So, we need to show that the function $f(u)=h(x)+\lambda\int_{a}^{b} K(x,y) u(y) dy$ is contracting. If we succeed and find a $0<q<1$ for it, then we can conclude that it has a unique fixed point.
Take arbitrary functions $u_1$ and $u_2$. The corresponding outputs are computed and we take their difference to get
$$f(u_1)-f(u_2)=v_1-v_2=\lambda \int_{a}^{b} K(x,y) (u_1(y)-u_2(y)) dy$$
Then, we take norm of both sides. The supp norm is an option. I am going to use the notation $||u||$ for it.
$$||v_1-v_2||=|\lambda| \bigg(||\int_{a}^{b} K(x,y) (u_1(y)-u_2(y)) dy|| \bigg)$$
Now, we should use the given information to make an inequality. Firstly, $|K(x,y)|\leq M$
$$||v_1-v_2||\leq \lambda M \bigg( ||\int_{a}^{b} (u_1(y)-u_2(y)) dy || \bigg)$$
At this step, triangle inequality of a norm comes to rescue.
########################################
Instruction 1 »
Render this sentence from the fixed-point proof in Spanish: "At this step, triangle inequality of a norm comes to rescue."
Instruction 2 »
Pick up the fixed-point proof after its last sentence and carry the argument on from there.
The material plays no part in any of this.

Record extracts »
########################################
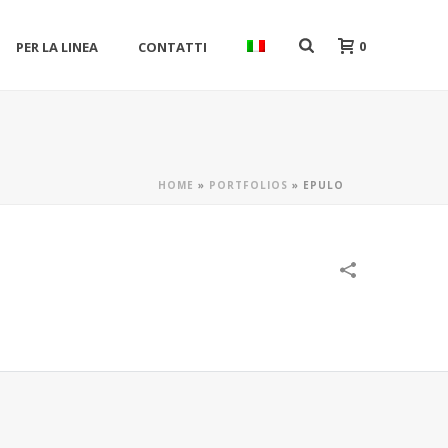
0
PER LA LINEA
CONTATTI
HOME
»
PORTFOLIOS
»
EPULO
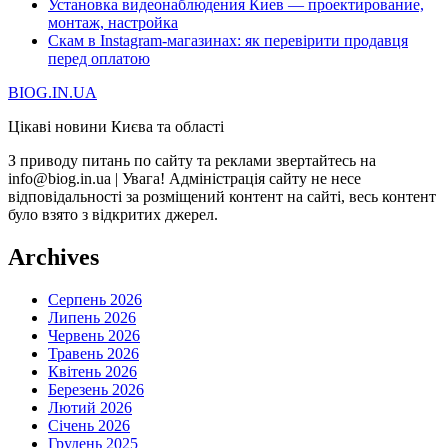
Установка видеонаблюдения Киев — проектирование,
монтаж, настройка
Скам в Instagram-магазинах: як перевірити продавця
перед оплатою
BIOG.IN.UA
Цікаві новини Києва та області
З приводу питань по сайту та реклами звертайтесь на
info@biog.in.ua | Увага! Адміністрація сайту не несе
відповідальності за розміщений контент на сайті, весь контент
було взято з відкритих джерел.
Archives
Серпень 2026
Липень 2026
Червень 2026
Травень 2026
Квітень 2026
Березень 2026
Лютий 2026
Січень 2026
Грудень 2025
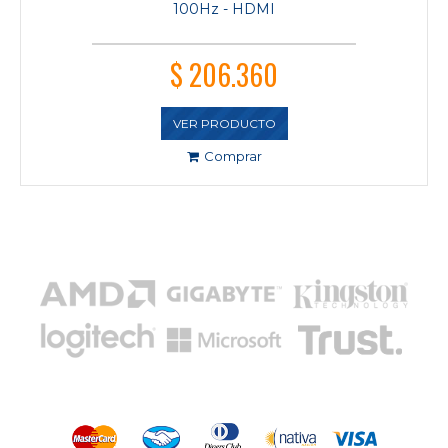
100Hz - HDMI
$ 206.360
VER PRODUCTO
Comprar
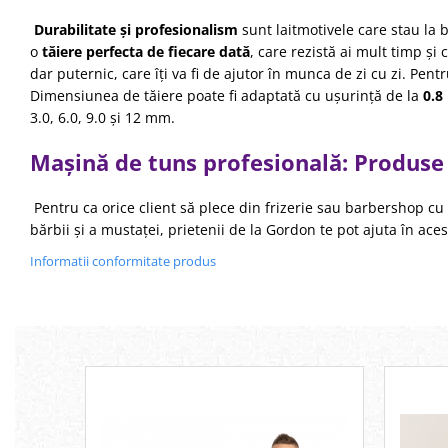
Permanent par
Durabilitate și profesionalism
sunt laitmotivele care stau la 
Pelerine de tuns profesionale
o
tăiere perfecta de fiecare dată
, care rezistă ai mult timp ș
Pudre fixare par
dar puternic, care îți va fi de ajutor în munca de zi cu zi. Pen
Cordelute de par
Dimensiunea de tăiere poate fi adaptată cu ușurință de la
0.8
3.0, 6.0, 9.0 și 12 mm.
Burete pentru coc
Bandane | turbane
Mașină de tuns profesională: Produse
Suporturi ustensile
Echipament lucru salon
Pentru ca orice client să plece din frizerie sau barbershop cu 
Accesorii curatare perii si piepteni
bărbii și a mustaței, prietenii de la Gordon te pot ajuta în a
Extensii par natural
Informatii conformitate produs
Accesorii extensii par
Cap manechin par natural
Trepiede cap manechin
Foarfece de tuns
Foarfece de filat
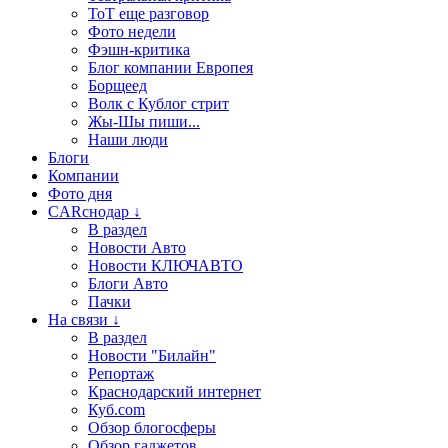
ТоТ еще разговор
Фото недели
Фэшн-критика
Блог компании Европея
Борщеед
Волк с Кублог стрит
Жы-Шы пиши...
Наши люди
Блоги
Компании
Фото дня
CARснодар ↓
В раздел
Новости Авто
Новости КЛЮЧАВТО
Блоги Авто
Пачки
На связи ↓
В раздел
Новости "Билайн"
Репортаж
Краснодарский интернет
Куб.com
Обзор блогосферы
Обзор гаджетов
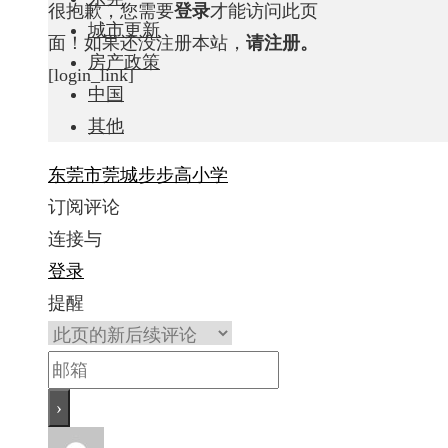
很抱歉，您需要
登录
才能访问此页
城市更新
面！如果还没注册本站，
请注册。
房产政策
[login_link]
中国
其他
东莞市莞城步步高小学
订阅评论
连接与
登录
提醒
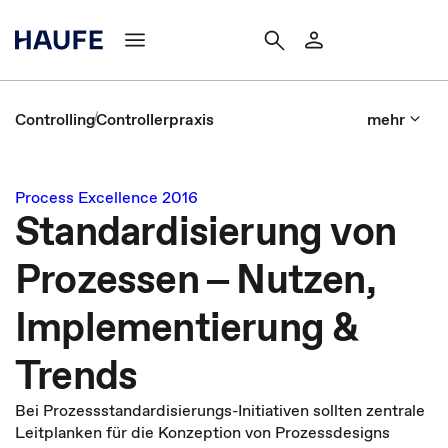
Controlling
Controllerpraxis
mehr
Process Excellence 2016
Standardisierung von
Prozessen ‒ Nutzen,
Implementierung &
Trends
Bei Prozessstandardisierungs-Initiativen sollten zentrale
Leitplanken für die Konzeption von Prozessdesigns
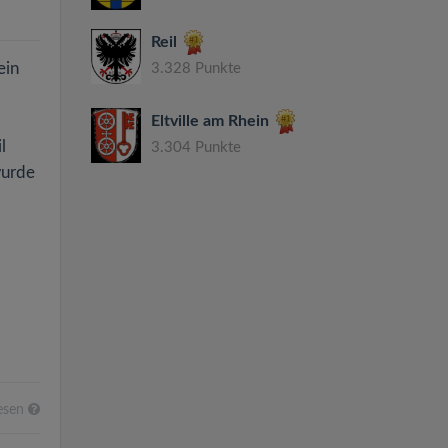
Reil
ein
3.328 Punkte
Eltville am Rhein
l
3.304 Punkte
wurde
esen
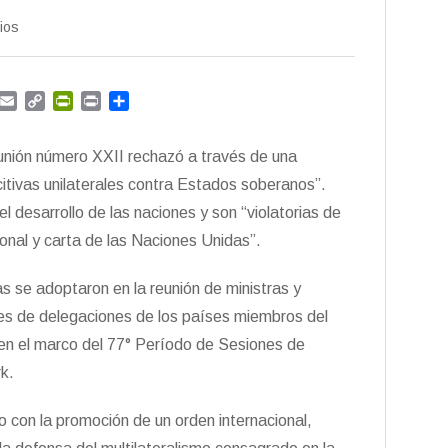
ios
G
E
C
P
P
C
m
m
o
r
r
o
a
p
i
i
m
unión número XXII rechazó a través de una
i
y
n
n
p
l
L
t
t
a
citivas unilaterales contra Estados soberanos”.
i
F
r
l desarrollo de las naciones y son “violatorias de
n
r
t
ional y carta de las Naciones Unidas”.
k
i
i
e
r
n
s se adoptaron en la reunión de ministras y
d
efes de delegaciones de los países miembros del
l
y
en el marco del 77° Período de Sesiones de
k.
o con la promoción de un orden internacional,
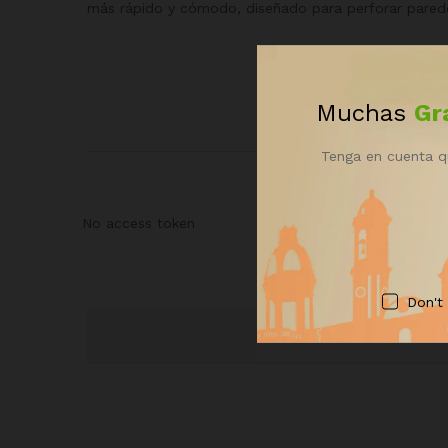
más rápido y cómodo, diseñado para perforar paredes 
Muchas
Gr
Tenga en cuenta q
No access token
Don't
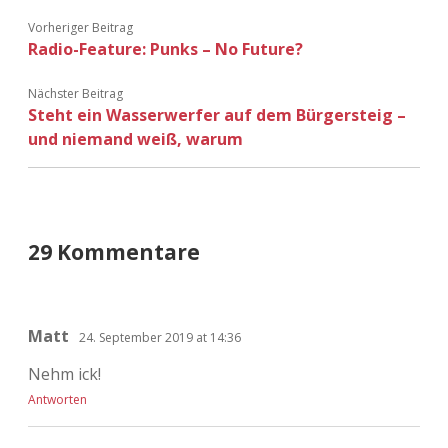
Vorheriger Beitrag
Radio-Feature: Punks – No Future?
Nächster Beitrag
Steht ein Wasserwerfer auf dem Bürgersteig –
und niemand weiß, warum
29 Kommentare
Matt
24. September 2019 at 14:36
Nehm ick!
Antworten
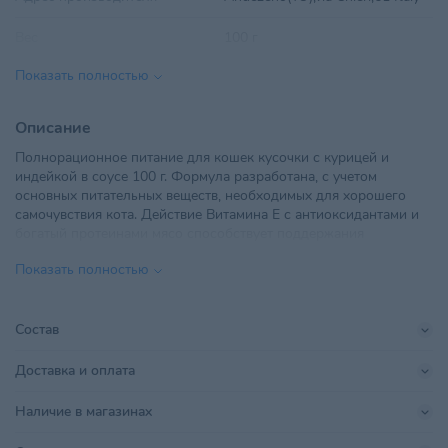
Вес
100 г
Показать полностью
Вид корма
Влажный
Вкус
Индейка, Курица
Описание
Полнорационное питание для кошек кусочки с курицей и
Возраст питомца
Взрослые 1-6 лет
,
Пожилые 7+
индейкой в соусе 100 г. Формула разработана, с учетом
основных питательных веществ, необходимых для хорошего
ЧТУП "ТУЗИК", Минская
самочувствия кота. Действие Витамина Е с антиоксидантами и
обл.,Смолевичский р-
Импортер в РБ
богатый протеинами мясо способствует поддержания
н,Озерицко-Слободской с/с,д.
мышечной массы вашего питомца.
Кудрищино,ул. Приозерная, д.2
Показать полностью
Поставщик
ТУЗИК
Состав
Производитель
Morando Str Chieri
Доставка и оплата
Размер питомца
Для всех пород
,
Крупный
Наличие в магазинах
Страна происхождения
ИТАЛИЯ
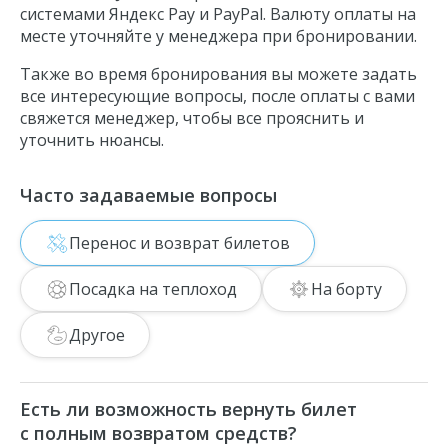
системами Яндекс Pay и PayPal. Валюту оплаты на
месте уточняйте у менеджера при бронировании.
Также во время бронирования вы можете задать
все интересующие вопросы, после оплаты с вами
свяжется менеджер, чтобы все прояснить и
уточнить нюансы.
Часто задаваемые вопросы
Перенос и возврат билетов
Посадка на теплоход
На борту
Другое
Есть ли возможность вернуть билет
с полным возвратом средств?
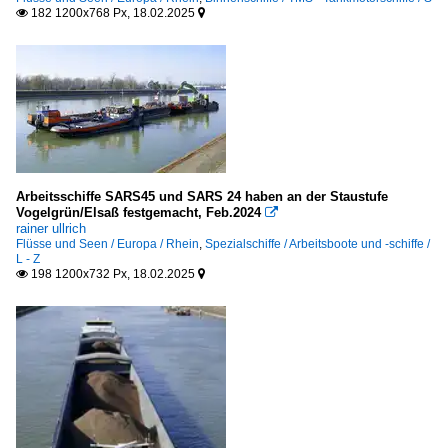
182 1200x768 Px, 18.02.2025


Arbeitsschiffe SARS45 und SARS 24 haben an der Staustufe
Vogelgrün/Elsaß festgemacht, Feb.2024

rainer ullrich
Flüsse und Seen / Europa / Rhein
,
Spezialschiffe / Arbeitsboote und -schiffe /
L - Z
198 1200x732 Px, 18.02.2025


########################################
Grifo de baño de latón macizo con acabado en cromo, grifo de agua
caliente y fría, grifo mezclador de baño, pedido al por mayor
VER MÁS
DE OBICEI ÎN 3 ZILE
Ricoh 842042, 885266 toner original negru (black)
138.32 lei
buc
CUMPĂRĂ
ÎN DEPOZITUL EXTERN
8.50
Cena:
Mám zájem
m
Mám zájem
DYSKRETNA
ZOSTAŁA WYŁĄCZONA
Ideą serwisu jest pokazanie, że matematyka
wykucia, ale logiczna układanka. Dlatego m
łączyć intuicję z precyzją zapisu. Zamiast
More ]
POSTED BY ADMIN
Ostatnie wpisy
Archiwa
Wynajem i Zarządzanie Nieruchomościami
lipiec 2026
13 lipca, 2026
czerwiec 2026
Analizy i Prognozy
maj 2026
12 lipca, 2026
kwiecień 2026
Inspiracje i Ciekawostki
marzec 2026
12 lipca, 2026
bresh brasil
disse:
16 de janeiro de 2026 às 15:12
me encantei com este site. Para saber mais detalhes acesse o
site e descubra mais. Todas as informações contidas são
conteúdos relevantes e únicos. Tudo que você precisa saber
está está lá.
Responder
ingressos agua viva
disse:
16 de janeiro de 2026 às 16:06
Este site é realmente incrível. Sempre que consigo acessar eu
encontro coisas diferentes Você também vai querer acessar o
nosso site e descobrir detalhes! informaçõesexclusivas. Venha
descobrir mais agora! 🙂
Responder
########################################
Reply 1 »
En este paso, la desigualdad triangular de una norma viene al rescate.

Reply 2 »
$$||v_1-v_2||\leq \lambda M \bigg( \int_{a}^{b} ||(u_1(y)-u_2(y))|| dy \bigg)$$
Norm is a complex number and can be taken out of the integral and the remaining integral is the integral of a constant function, over $[a,b]$.
$$||v_1-v_2||\leq \lambda M (b-a) ||(u_1(y)-u_2(y))|| $$
$\lambda M (b-a)$ is supposed to serve as $q$, if it satisfies the mentioned condition in the question.
So, we proved we have a contraction mapping and you can conclude it has a fixed point, that is called $u(x)$ in the question.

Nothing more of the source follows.